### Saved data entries

--- --- ---

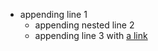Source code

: - appending line 1
  - appending nested line 2
  - appending line 3 with [a link](https://example.com)
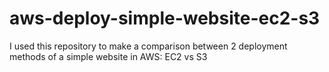 # aws-deploy-simple-website-ec2-s3
I used this repository to make a comparison between 2 deployment methods of a simple website in AWS: EC2 vs S3
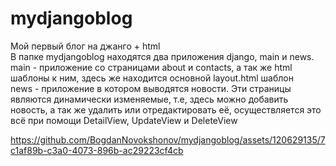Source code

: # mydjangoblog
Мой первый блог на джанго + html <br>
В папке mydjangoblog находятся два приложения django, main и news. <br>
main - приложение со страницами about и contacts, а так же html шаблоны к ним, здесь же находится основной layout.html шаблон <br>
news - приложение в котором выводятся новости. Эти страницы являются динамически изменяемые, т.е, здесь можно добавить новость, а так же удалить или отредактировать её, осуществляется это всё при помощи DetailView, UpdateView и DeleteView <br>


https://github.com/BogdanNovokshonov/mydjangoblog/assets/120629135/7c1af89b-c3a0-4073-896b-ac29223cf4cb


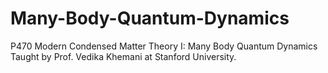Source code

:# Many-Body-Quantum-Dynamics
P470 Modern Condensed Matter Theory I: Many Body Quantum Dynamics
Taught by Prof. Vedika Khemani at Stanford University.
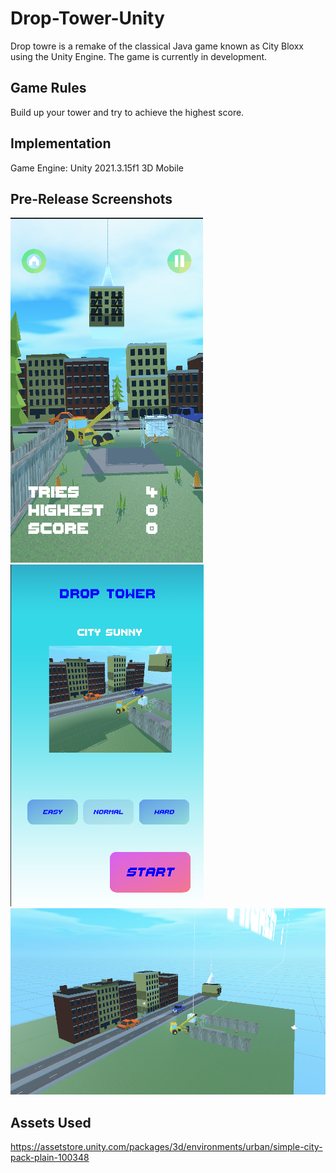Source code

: # Drop-Tower-Unity
Drop towre is a remake of the classical Java game known as City Bloxx using the Unity Engine. The game is currently in development.

## Game Rules
Build up your tower and try to achieve the highest score.

## Implementation
Game Engine: Unity 2021.3.15f1 3D Mobile

## Pre-Release Screenshots
![Alt text](/Images/Gameplay-1.png)
![Alt text](/Images/Selection-Screen.png)
![Alt text](/Images/Environment.png)

## Assets Used
https://assetstore.unity.com/packages/3d/environments/urban/simple-city-pack-plain-100348
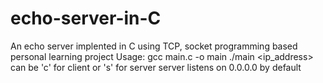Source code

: # echo-server-in-C
An echo server implented in C using TCP, socket programming based personal learning project
Usage:
gcc main.c -o main
./main <ip_address> <port> <mode>
<mode> can be 'c' for client or 's' for server
server listens on 0.0.0.0 by default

--- --- ---

Give the stretch from the start of the items through the line containing "Game Engine: Unity 2021.3.15f1 3D Mobile" as a JSON list of strings, one per line. Leave out blank lines and the pictures.

[
  "Source code",
  ": - appending line 1",
  "  - appending nested line 2",
  "  - appending line 3 with [a link](https://example.com)",
  " # aws-deploy-simple-website-ec2-s3",
  "I used this repository to make a comparison between 2 deployment methods of a simple website in AWS: EC2 vs S3",
  "Source code",
  ": # mydjangoblog",
  "Мой первый блог на джанго + html <br>",
  "В папке mydjangoblog находятся два приложения django, main и news. <br>",
  "main - приложение со страницами about и contacts, а так же html шаблоны к ним, здесь же находится основной layout.html шаблон <br>",
  "news - приложение в котором выводятся новости. Эти страницы являются динамически изменяемые, т.е, здесь можно добавить новость, а так же удалить или отредактировать её, осуществляется это всё при помощи DetailView, UpdateView и DeleteView <br>",
  "https://github.com/BogdanNovokshonov/mydjangoblog/assets/120629135/7c1af89b-c3a0-4073-896b-ac29223cf4cb",
  "Source code",
  ":# Many-Body-Quantum-Dynamics",
  "P470 Modern Condensed Matter Theory I: Many Body Quantum Dynamics",
  "Taught by Prof. Vedika Khemani at Stanford University.",
  "Source code",
  ": # Drop-Tower-Unity",
  "Drop towre is a remake of the classical Java game known as City Bloxx using the Unity Engine. The game is currently in development.",
  "## Game Rules",
  "Build up your tower and try to achieve the highest score.",
  "## Implementation",
  "Game Engine: Unity 2021.3.15f1 3D Mobile"
]